Pantau - Badan Pengawas Obat dan Makanan (BPOM) akan meningkatkan kelas Unit Pelaksana Teknis (UPT) di Kepulauan Riau guna memperkuat pengawasan obat dan makanan di wilayah perbatasan yang dinilai rawan peredaran produk ilegal.
Kepala BPOM Taruna Ikrar mengatakan luasnya wilayah Kepulauan Riau menghadirkan tantangan pengawasan obat dan makanan yang tidak sederhana.
Tingginya aktivitas perdagangan internasional di wilayah perbatasan membuat Kepulauan Riau menjadi daerah yang rawan peredaran obat dan makanan ilegal.
Taruna Ikrar menyampaikan penguatan kelembagaan BPOM penting dilakukan karena tantangan pengawasan terus berkembang.
Tantangan pengawasan tersebut meliputi penyalahgunaan narkotika, penyalahgunaan obat-obatan tertentu (OOT), pengawasan program Makan Bergizi Gratis (MBG), pengawasan produk pangan dan obat di Koperasi Desa Merah Putih (KDMP), hingga pengawasan usaha mikro, kecil, dan menengah (UMKM).
BPOM Targetkan Kenaikan Status Balai di Kepri
BPOM menyiapkan dua langkah untuk memperkuat kelembagaan di daerah, yakni meningkatkan status loka menjadi balai dan memperkuat kelembagaan vertikal agar koordinasi lintas wilayah lebih optimal.
BPOM berharap Balai POM Batam dapat meningkat status menjadi balai besar.
Sementara itu, Loka POM Kota Tanjungpinang ditargetkan naik status menjadi balai.
Taruna Ikrar mengatakan, “Kalau statusnya meningkat, otomatis jumlah pegawai, anggaran, dan kapasitas pengawasan juga bertambah. Ini penting untuk menghadapi tantangan pengawasan di wilayah perbatasan, seperti Kepulauan Riau.”
Ia juga mendorong seluruh pegawai BPOM tetap percaya diri dalam menjalankan tugas pengawasan obat dan makanan.
“Pegawai BPOM memiliki tugas mulia menjamin keamanan, khasiat, dan kualitas obat serta makanan yang dikonsumsi masyarakat. Dari pejabat sampai masyarakat biasa semuanya makan dan minum sehingga fungsi BPOM sangat penting,” ungkap Taruna Ikrar.
Kepala BPOM juga meminta seluruh UPT aktif membangun komunikasi publik dan edukasi masyarakat.
Edukasi tersebut dilakukan termasuk melalui media sosial agar kesadaran masyarakat terhadap pentingnya produk aman dan legal semakin meningkat.

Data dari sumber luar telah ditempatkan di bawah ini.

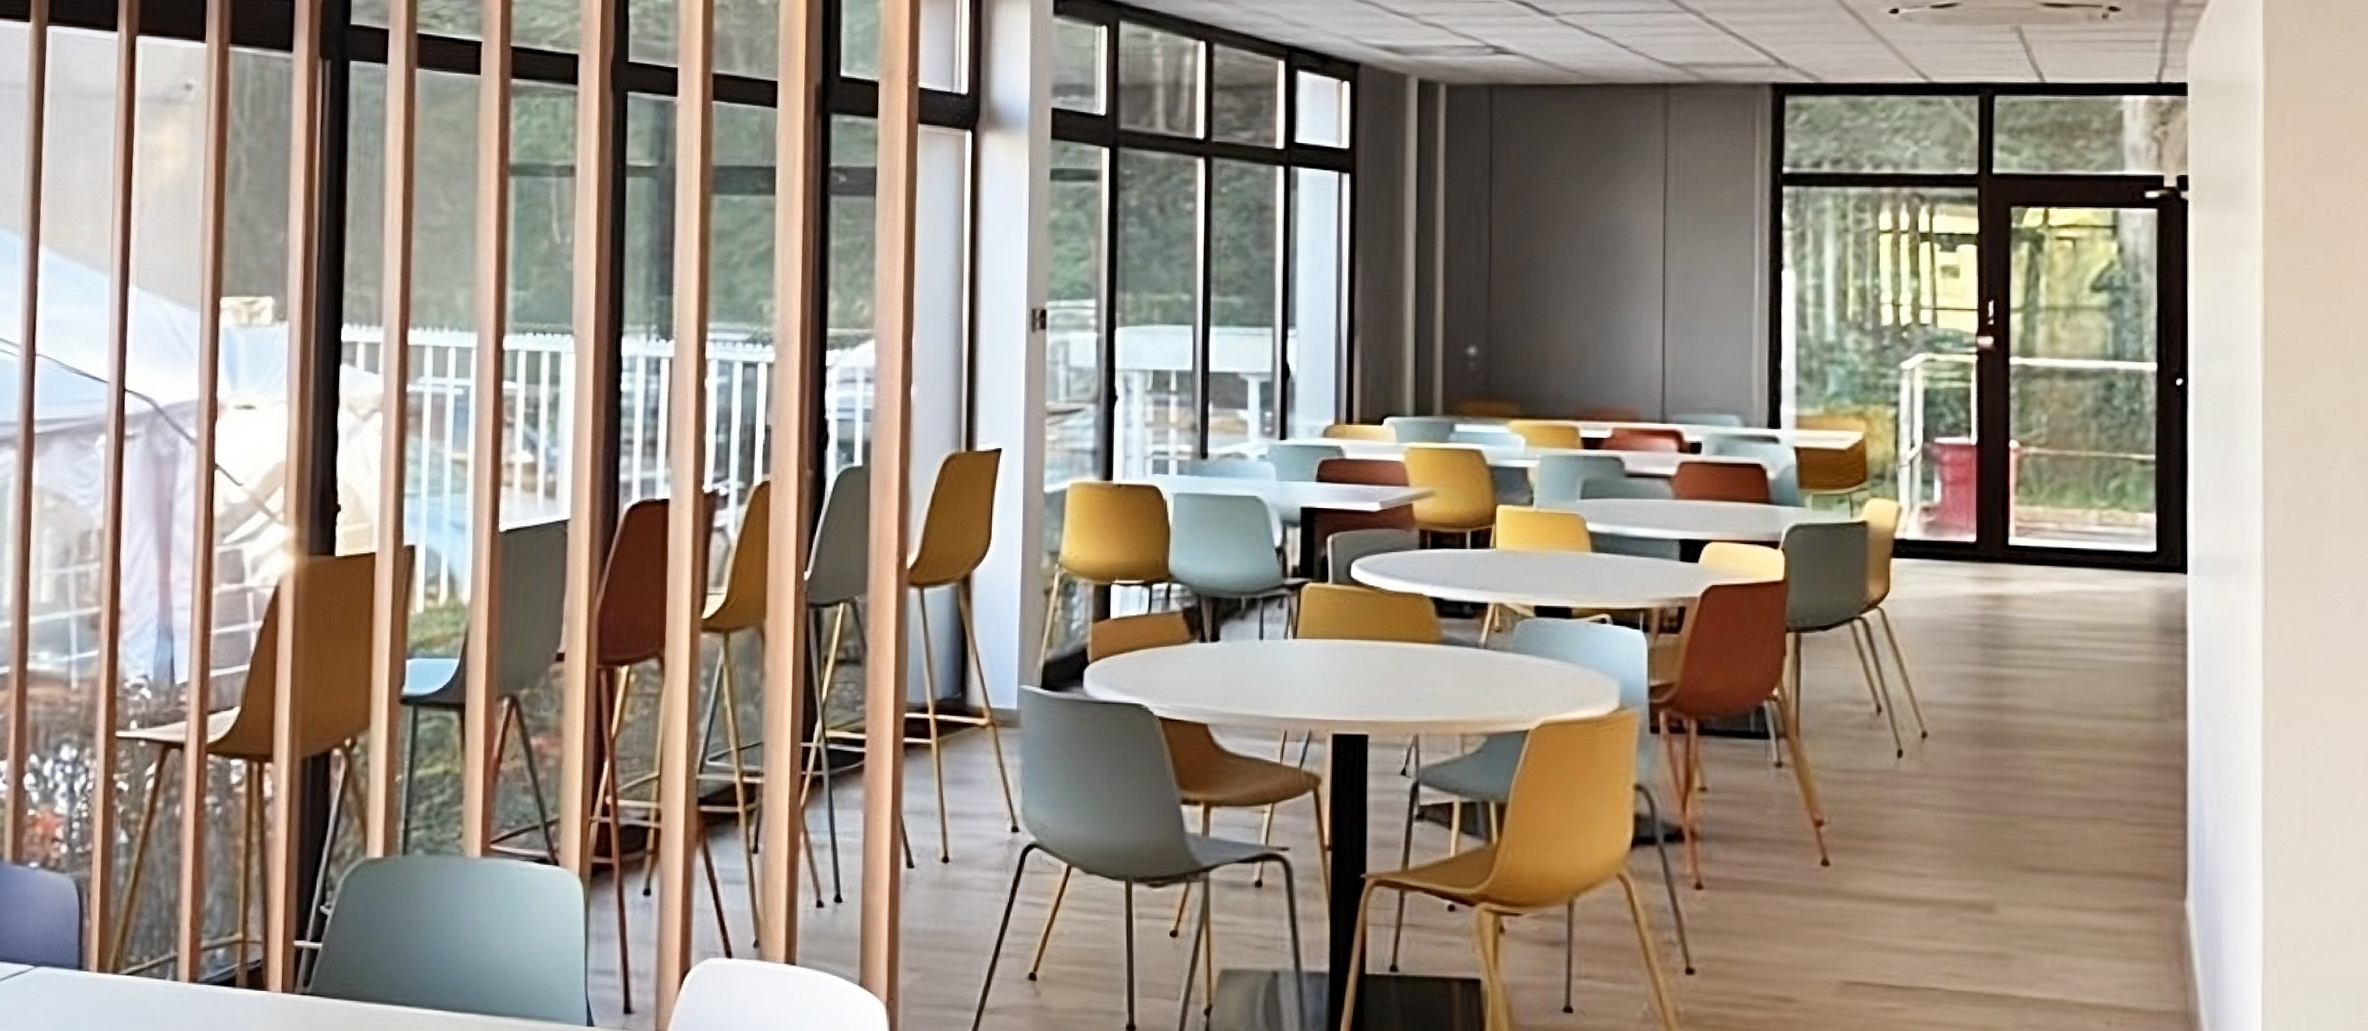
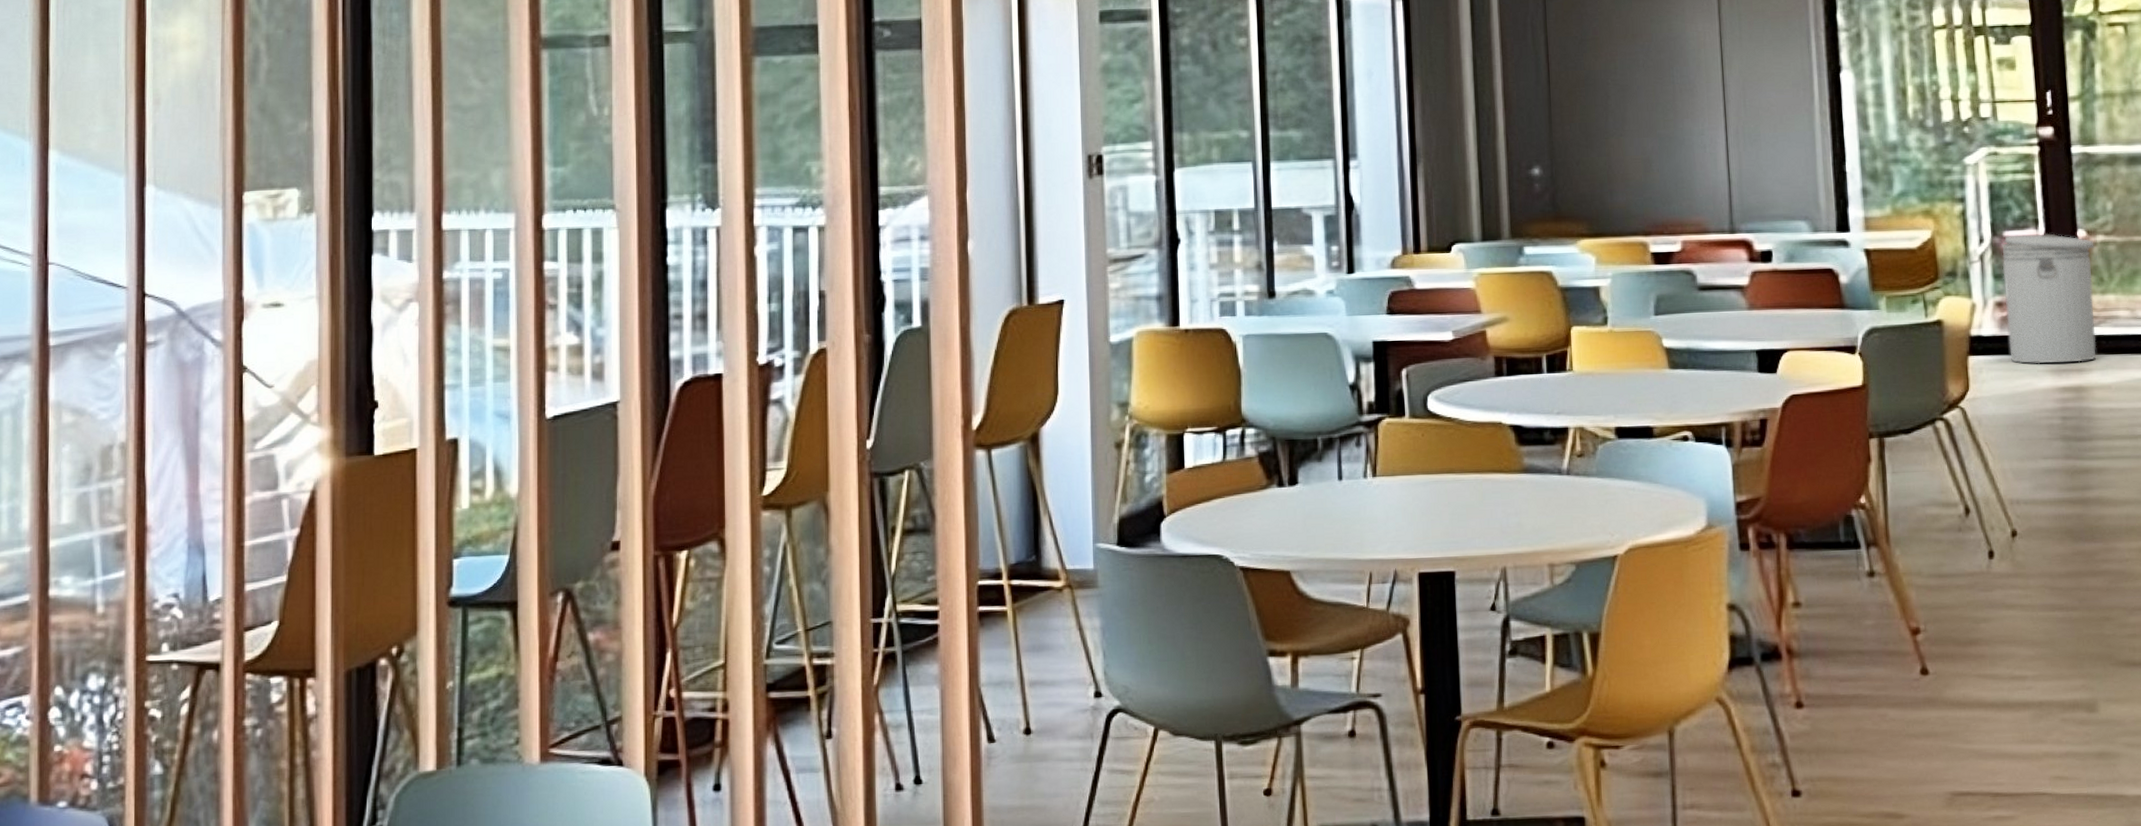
can: none [1931,442,2027,571] -> present [2001,233,2096,364]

Jalur Tidak Resmi Jadi Ancaman Produk Ilegal
Selain penguatan kelembagaan, BPOM menyoroti ancaman penyalahgunaan obat-obatan tertentu di kalangan generasi muda yang dinilai semakin mengkhawatirkan.
Untuk mengatasi persoalan tersebut, BPOM akan memperkuat kolaborasi dengan pemerintah daerah, kepolisian, Tentara Nasional Indonesia (TNI), Badan Narkotika Nasional (BNN), dan institusi pendidikan.
Pelaksana Harian Kepala Loka POM Kota Tanjungpinang Deni Setiawati mengatakan tantangan pengawasan di wilayah kerjanya masih cukup besar.
Menurut dia, tantangan utama berasal dari tingginya risiko masuknya produk ilegal melalui pelabuhan kecil tidak resmi.
“Sebagai wilayah perbatasan, kami menghadapi tantangan pengawasan yang cukup kompleks. Masih banyak jalur-jalur tidak resmi yang berpotensi menjadi pintu masuk produk ilegal, baik pangan maupun kosmetik,” kata Deni Setiawati.
Selain tantangan geografis, Loka POM Kota Tanjungpinang juga menghadapi keterbatasan fasilitas dan laboratorium.
Kantor Loka POM Kota Tanjungpinang saat ini masih berstatus sewa.
Meski memiliki keterbatasan, Loka POM Kota Tanjungpinang telah mengembangkan berbagai inovasi pelayanan untuk mendorong edukasi dan pendampingan kepada pelaku usaha.
Program inovasi yang dikembangkan antara lain pelantar UMKM, WAR POM atau Warning Bersama BPOM sebagai sarana penyebaran informasi public warning, serta SIKOBAR atau Sistem Informasi Barcode Barang Bukti untuk pengelolaan barang bukti hasil pengawasan obat dan makanan secara digital dan real time.